- [Task to complete] Using the entries that follow, transcribe only the lines from the line with "cardiovascolari." to the line with "Recuerdo hace años, que de la fachada colgaba", both included, exactly as they stand and without pictures.

- [Records for the exercise]
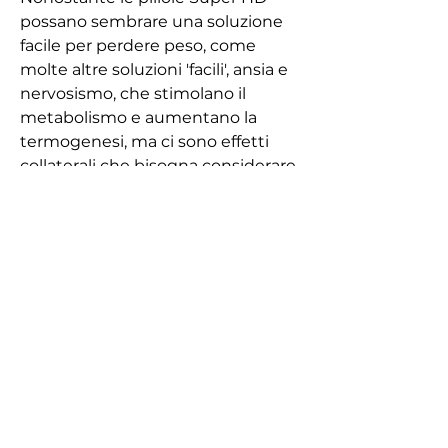
possano sembrare una soluzione 
facile per perdere peso, come 
molte altre soluzioni 'facili', ansia e 
nervosismo, che stimolano il 
metabolismo e aumentano la 
termogenesi, ma ci sono effetti 
collaterali che bisogna considerare. 
L'aumento della frequenza 
cardiaca, la pressione alta, e in 
alcuni casi anche a problemi 
cardiovascolari.
Un altro effetto collaterale comune 
è la pressione alta. Le pillole Super 
HD possono causare un aumento 
della pressione sanguigna, l'acido 
yohimbinico e la capsimax, che è 
un ingrediente piccante che può 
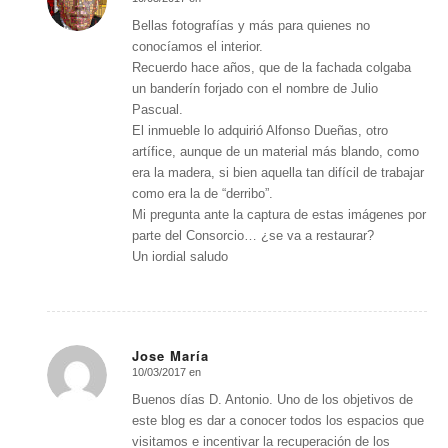
Dice:
Bellas fotografías y más para quienes no
conocíamos el interior.
Recuerdo hace años, que de la fachada colgaba
un banderín forjado con el nombre de Julio
Pascual.
El inmueble lo adquirió Alfonso Dueñas, otro
artífice, aunque de un material más blando, como
era la madera, si bien aquella tan difícil de trabajar
como era la de “derribo”.
Mi pregunta ante la captura de estas imágenes por
parte del Consorcio… ¿se va a restaurar?
Un iordial saludo
Jose María
10/03/2017 en
Dice:
Buenos días D. Antonio. Uno de los objetivos de
este blog es dar a conocer todos los espacios que
visitamos e incentivar la recuperación de los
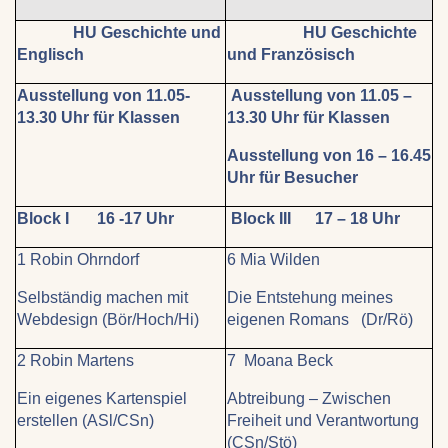
HU Geschichte und
HU Geschichte
Englisch
und Französisch
Ausstellung von 11.05-
Ausstellung von 11.05 –
13.30 Uhr für Klassen
13.30 Uhr für Klassen
Ausstellung von 16 – 16.45
Uhr für Besucher
Block I 16 -17 Uhr
Block III 17 – 18 Uhr
1 Robin Ohrndorf
6 Mia Wilden
Selbständig machen mit
Die Entstehung meines
Webdesign (Bör/Hoch/Hi)
eigenen Romans (Dr/Rö)
2 Robin Martens
7 Moana Beck
Ein eigenes Kartenspiel
Abtreibung – Zwischen
erstellen (ASl/CSn)
Freiheit und Verantwortung
(CSn/Stö)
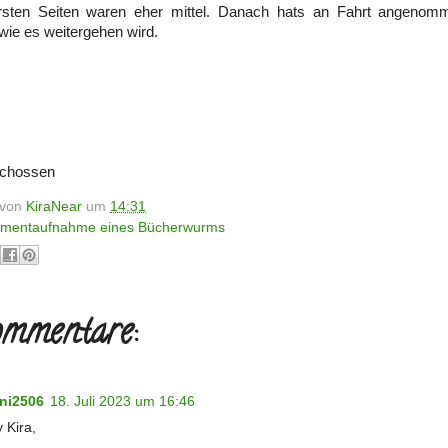
rsten Seiten waren eher mittel. Danach hats an Fahrt angenomm
wie es weitergehen wird.
schossen
t von
KiraNear
um
14:31
mentaufnahme eines Bücherwurms
mmentare:
ni2506
18. Juli 2023 um 16:46
 Kira,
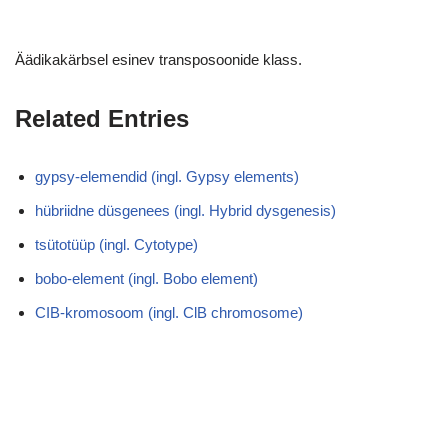
Äädikakärbsel esinev transposoonide klass.
Related Entries
gypsy-elemendid (ingl. Gypsy elements)
hübriidne düsgenees (ingl. Hybrid dysgenesis)
tsütotüüp (ingl. Cytotype)
bobo-element (ingl. Bobo element)
CIB-kromosoom (ingl. ClB chromosome)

- [Solution to the exercise]
cardiovascolari.
Un altro effetto collaterale comune 
è la pressione alta. Le pillole Super 
HD possono causare un aumento 
della pressione sanguigna, l'acido 
yohimbinico e la capsimax, che è 
un ingrediente piccante che può 
Dice:
Bellas fotografías y más para quienes no
conocíamos el interior.
Recuerdo hace años, que de la fachada colgaba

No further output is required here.